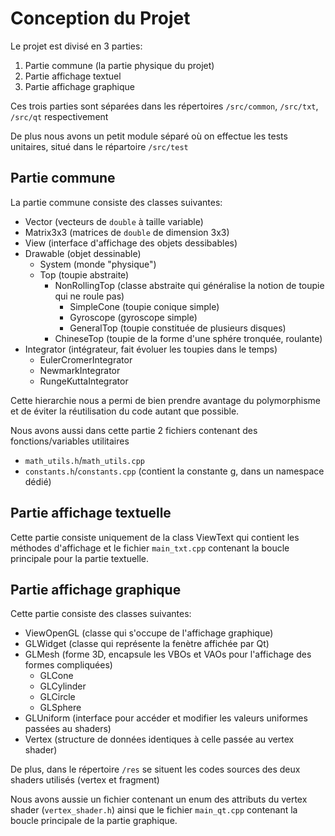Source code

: # Conception du Projet

Le projet est divisé en 3 parties:

  1. Partie commune (la partie physique du projet)
  2. Partie affichage textuel 
  3. Partie affichage graphique

Ces trois parties sont séparées dans les répertoires `/src/common`,
`/src/txt`, `/src/qt` respectivement 
 
De plus nous avons un petit module séparé où on effectue les tests unitaires,
situé dans le répartoire `/src/test`

## Partie commune

La partie commune consiste des classes suivantes:

- Vector (vecteurs de `double` à taille variable)
- Matrix3x3 (matrices de `double` de dimension 3x3)
- View (interface d'affichage des objets dessibables)
- Drawable (objet dessinable)
  - System (monde "physique")
  - Top (toupie abstraite)
    - NonRollingTop (classe abstraite qui généralise la notion de toupie qui ne
roule pas)
      - SimpleCone (toupie conique simple)
      - Gyroscope (gyroscope simple)
      - GeneralTop (toupie constituée de plusieurs disques)
    - ChineseTop (toupie de la forme d'une sphére tronquée, roulante)
- Integrator (intégrateur, fait évoluer les toupies dans le temps)
  - EulerCromerIntegrator
  - NewmarkIntegrator
  - RungeKuttaIntegrator

Cette hierarchie nous a permi de bien prendre avantage du polymorphisme et de
éviter la réutilisation du code autant que possible.

Nous avons aussi dans cette partie 2 fichiers contenant des fonctions/variables
utilitaires
- `math_utils.h`/`math_utils.cpp`
- `constants.h`/`constants.cpp` (contient la constante g, dans un namespace dédié)

## Partie affichage textuelle

Cette partie consiste uniquement de la class ViewText qui contient les méthodes
d'affichage et le fichier `main_txt.cpp` contenant la boucle principale pour la
partie textuelle.

## Partie affichage graphique

Cette partie consiste des classes suivantes:

- ViewOpenGL (classe qui s'occupe de l'affichage graphique)
- GLWidget (classe qui représente la fenètre affichée par Qt)
- GLMesh (forme 3D, encapsule les VBOs et VAOs pour l'affichage des formes
  compliquées)
  - GLCone
  - GLCylinder
  - GLCircle
  - GLSphere
- GLUniform (interface pour accéder et modifier les valeurs uniformes passées au
  shaders)
- Vertex (structure de données identiques à celle passée au vertex shader)

De plus, dans le répertoire `/res` se situent les codes sources des deux shaders
utilisés (vertex et fragment)

Nous avons aussie un fichier contenant un enum des attributs du vertex shader
(`vertex_shader.h`) ainsi que le fichier `main_qt.cpp` contenant la boucle
principale de la partie graphique.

WHAT YOU HAVE TO DO:
Format every line of source text in the rows above as a numbered list, leaving out blank lines and the pictures.

ANSWER SECTION:
1. Source code
2. : # Conception du Projet
3. Le projet est divisé en 3 parties:
4.   1. Partie commune (la partie physique du projet)
5.   2. Partie affichage textuel 
6.   3. Partie affichage graphique
7. Ces trois parties sont séparées dans les répertoires `/src/common`,
8. `/src/txt`, `/src/qt` respectivement 
9. De plus nous avons un petit module séparé où on effectue les tests unitaires,
10. situé dans le répartoire `/src/test`
11. ## Partie commune
12. La partie commune consiste des classes suivantes:
13. - Vector (vecteurs de `double` à taille variable)
14. - Matrix3x3 (matrices de `double` de dimension 3x3)
15. - View (interface d'affichage des objets dessibables)
16. - Drawable (objet dessinable)
17.   - System (monde "physique")
18.   - Top (toupie abstraite)
19.     - NonRollingTop (classe abstraite qui généralise la notion de toupie qui ne
20. roule pas)
21.       - SimpleCone (toupie conique simple)
22.       - Gyroscope (gyroscope simple)
23.       - GeneralTop (toupie constituée de plusieurs disques)
24.     - ChineseTop (toupie de la forme d'une sphére tronquée, roulante)
25. - Integrator (intégrateur, fait évoluer les toupies dans le temps)
26.   - EulerCromerIntegrator
27.   - NewmarkIntegrator
28.   - RungeKuttaIntegrator
29. Cette hierarchie nous a permi de bien prendre avantage du polymorphisme et de
30. éviter la réutilisation du code autant que possible.
31. Nous avons aussi dans cette partie 2 fichiers contenant des fonctions/variables
32. utilitaires
33. - `math_utils.h`/`math_utils.cpp`
34. - `constants.h`/`constants.cpp` (contient la constante g, dans un namespace dédié)
35. ## Partie affichage textuelle
36. Cette partie consiste uniquement de la class ViewText qui contient les méthodes
37. d'affichage et le fichier `main_txt.cpp` contenant la boucle principale pour la
38. partie textuelle.
39. ## Partie affichage graphique
40. Cette partie consiste des classes suivantes:
41. - ViewOpenGL (classe qui s'occupe de l'affichage graphique)
42. - GLWidget (classe qui représente la fenètre affichée par Qt)
43. - GLMesh (forme 3D, encapsule les VBOs et VAOs pour l'affichage des formes
44.   compliquées)
45.   - GLCone
46.   - GLCylinder
47.   - GLCircle
48.   - GLSphere
49. - GLUniform (interface pour accéder et modifier les valeurs uniformes passées au
50.   shaders)
51. - Vertex (structure de données identiques à celle passée au vertex shader)
52. De plus, dans le répertoire `/res` se situent les codes sources des deux shaders
53. utilisés (vertex et fragment)
54. Nous avons aussie un fichier contenant un enum des attributs du vertex shader
55. (`vertex_shader.h`) ainsi que le fichier `main_qt.cpp` contenant la boucle
56. principale de la partie graphique.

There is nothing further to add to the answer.